Vous allez également mettre en place un centre d’innovation autour de la digitalisation médicale? 

«Il devrait être opérationnel en 2019. Nous sommes en train d’organiser un partenariat stratégique avec l’hôpital universitaire Genève. Nous allons d’abord nous concentrer sur des applications patients, nous voulons évoluer vers une sorte de ‘check-in’, comme aux aéroports, que l’on peut faire à domicile, et qu’à la sortie, l’hôpital soit toujours avec le patient à travers une application. Nous pourrons encore raccourcir les séjours, l’hospitalisation continuera à l’extérieur de l’hôpital. Nous travaillerons aussi avec des partenaires externes, comme des centres de recherche. Nous allons réaliser une refonte de notre site internet en 2019, avec des applications d’e-learning, afin d’axer l’ensemble sur le patient.

Vous avez également lancé un projet d’une nouvelle tour sur le site du Kirchberg...

«Ce qui est aujourd’hui acté, c’est que l’on va déménager la clinique Sainte-Marie d’Esch-sur-Alzette. Pour le reste, il y a beaucoup de projets que l’on envisage de déplacer dans la tour du Kirchberg. Nous sommes autorisés à construire une tour de 17 étages. Nous avons pris l’option d’avoir une politique à deux sites: un site où nous nous concentrerons sur la médecine aigüe, et un site pour la médecine programmée, et en particulier un centre de traitement du cancer, au sein de la nouvelle construction. Nous aimerions déménager au plus tard en 2023, le concours d’architecte a déjà été réalisé, le projet devrait représenter un investissement d’un peu plus de 100 millions d’euros.

La formation du nouveau gouvernement a entraîné la nomination d’Étienne Schneider à la tête du ministère de la Santé. Quel est votre sentiment sur ce changement?

«Je me permets tout d’abord d’insister sur le fait que j’avais une excellente relation avec Lydia Mutsch. Étienne Schneider est quelqu’un d’extrêmement dynamique, et comme le secteur de la santé est en plein développement, je pense que ce sera la bonne personne pour accompagner ces changements. Tout le monde associe Étienne Schneider avec un certain dynamisme. C’est lui qui a thématisé l’étude Rifkin.

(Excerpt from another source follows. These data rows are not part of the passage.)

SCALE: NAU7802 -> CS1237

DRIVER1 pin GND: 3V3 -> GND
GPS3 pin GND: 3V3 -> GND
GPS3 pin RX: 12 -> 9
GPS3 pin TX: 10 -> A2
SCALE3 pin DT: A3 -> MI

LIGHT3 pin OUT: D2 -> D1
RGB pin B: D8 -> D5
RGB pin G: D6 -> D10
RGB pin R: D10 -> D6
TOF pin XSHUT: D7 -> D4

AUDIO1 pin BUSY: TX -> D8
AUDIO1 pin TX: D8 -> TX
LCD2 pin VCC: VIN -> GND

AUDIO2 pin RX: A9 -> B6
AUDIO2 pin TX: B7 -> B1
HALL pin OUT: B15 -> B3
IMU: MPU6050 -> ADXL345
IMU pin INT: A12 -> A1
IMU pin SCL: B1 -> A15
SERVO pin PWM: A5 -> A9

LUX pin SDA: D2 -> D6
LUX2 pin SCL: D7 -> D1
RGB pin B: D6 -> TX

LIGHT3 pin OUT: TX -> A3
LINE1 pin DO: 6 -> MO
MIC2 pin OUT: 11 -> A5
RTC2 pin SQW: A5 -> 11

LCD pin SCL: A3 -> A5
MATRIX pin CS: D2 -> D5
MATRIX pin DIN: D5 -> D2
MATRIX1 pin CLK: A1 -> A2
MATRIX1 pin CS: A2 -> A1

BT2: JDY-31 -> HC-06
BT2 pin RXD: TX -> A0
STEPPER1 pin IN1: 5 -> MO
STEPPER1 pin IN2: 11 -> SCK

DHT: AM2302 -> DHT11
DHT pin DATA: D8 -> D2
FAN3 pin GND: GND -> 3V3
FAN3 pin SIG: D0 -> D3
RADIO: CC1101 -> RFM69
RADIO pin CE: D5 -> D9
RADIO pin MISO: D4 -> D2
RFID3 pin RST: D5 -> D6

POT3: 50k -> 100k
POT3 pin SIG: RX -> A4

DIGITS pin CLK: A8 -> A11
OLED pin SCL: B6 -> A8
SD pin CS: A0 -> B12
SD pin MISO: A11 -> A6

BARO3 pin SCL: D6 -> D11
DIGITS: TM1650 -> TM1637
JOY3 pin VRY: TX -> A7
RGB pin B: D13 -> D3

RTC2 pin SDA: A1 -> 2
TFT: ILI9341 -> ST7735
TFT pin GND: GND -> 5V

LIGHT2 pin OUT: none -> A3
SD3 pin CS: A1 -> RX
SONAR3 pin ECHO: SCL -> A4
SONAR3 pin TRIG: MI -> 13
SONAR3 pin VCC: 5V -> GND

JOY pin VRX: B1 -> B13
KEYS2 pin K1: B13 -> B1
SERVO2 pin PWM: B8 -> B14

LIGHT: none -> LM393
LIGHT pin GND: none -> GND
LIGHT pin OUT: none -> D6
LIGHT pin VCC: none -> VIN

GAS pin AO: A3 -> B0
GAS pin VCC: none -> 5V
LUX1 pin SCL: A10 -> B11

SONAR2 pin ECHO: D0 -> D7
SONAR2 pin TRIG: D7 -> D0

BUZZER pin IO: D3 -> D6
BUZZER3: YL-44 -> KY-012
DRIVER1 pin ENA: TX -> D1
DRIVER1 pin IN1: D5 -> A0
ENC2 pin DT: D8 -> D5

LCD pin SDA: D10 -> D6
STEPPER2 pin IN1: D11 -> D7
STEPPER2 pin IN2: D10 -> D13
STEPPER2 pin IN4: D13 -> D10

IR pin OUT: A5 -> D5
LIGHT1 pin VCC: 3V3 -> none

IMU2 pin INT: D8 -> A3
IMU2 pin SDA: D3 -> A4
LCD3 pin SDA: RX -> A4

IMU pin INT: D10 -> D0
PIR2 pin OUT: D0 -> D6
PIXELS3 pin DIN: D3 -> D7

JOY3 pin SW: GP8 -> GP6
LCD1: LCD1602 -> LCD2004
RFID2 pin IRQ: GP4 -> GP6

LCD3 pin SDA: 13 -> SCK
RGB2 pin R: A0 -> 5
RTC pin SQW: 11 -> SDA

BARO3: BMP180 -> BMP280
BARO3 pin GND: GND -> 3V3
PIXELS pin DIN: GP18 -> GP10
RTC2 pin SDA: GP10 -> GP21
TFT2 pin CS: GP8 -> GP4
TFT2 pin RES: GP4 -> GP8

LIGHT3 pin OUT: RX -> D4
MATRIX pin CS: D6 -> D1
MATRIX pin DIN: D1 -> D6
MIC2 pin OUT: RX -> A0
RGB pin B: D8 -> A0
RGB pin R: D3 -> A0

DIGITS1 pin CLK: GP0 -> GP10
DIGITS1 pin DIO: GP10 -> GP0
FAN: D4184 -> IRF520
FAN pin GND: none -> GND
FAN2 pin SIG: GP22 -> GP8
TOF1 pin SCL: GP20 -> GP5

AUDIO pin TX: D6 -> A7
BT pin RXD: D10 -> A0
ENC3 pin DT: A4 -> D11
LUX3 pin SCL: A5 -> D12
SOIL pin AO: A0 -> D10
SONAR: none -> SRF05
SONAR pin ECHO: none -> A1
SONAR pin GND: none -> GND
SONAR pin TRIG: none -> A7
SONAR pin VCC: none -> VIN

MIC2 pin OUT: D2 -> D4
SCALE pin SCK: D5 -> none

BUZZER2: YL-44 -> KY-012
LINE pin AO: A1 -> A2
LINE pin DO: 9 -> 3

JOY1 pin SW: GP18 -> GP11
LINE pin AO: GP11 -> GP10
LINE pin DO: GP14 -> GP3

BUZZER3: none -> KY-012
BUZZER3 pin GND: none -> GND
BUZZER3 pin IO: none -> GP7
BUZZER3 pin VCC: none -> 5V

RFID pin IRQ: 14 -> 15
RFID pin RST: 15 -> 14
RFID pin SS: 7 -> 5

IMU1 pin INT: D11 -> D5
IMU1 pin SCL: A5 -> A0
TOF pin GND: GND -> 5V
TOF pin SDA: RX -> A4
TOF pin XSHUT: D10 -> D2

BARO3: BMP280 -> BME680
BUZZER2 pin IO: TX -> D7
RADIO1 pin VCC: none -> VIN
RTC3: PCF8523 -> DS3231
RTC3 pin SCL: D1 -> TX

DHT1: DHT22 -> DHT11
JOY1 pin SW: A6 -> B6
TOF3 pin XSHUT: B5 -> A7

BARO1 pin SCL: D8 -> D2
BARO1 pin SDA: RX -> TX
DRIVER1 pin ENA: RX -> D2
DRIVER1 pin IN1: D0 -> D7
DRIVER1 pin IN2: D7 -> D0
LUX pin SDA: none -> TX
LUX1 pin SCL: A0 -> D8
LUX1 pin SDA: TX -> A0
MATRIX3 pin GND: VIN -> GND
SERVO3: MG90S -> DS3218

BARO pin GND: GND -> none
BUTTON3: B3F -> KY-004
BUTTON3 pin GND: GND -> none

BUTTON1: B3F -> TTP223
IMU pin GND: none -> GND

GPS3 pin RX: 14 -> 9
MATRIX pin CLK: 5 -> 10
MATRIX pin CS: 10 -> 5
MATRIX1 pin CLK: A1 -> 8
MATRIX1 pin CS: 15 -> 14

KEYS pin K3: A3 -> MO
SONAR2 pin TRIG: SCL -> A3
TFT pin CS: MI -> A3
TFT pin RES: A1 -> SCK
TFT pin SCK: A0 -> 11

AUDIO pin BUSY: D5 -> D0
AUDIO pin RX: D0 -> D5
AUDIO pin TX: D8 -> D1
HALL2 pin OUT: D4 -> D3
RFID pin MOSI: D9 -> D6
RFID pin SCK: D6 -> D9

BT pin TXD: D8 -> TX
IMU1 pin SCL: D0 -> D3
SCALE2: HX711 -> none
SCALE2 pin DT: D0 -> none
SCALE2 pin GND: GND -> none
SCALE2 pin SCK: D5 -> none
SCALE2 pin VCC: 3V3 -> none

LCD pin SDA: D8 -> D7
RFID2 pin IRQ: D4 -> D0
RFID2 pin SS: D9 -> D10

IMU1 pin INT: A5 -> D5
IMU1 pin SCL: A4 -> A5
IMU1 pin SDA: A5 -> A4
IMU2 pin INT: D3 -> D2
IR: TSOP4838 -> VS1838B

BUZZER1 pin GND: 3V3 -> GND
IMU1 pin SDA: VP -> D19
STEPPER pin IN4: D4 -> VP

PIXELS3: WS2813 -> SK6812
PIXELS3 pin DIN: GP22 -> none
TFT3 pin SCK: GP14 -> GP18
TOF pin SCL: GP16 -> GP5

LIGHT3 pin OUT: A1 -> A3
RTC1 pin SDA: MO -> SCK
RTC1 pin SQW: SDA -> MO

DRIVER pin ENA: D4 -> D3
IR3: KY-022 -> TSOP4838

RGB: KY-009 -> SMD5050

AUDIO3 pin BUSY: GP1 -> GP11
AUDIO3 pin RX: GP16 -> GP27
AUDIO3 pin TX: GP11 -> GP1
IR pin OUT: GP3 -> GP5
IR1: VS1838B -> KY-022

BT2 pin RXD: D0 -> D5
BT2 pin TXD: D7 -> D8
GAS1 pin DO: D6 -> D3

D’un point de vue plus général, quelle est votre vision de l’économie luxembourgeoise pour 2019?

«Je suis prudemment optimiste. Je crois qu’il y aura certaines occasions qu’il ne faudra pas rater, des investissements nécessaires dans le ‘healthcare’. La prochaine crise économique viendra, c’est pourquoi il faut profiter d’être dans cette phase de croissance pour moderniser notre système de santé et de sécurité sociale. Un des grands challenges à maîtriser si l’on veut garder une médecine de pointe au Luxembourg sera de lutter contre la pénurie de médecins et de professionnels de la santé. Je suis personnellement pour que l’offre de formation se développe dans le pays, que l’on se dirige vers une ‘Luxembourg medical school’, avec un bachelor et un master.»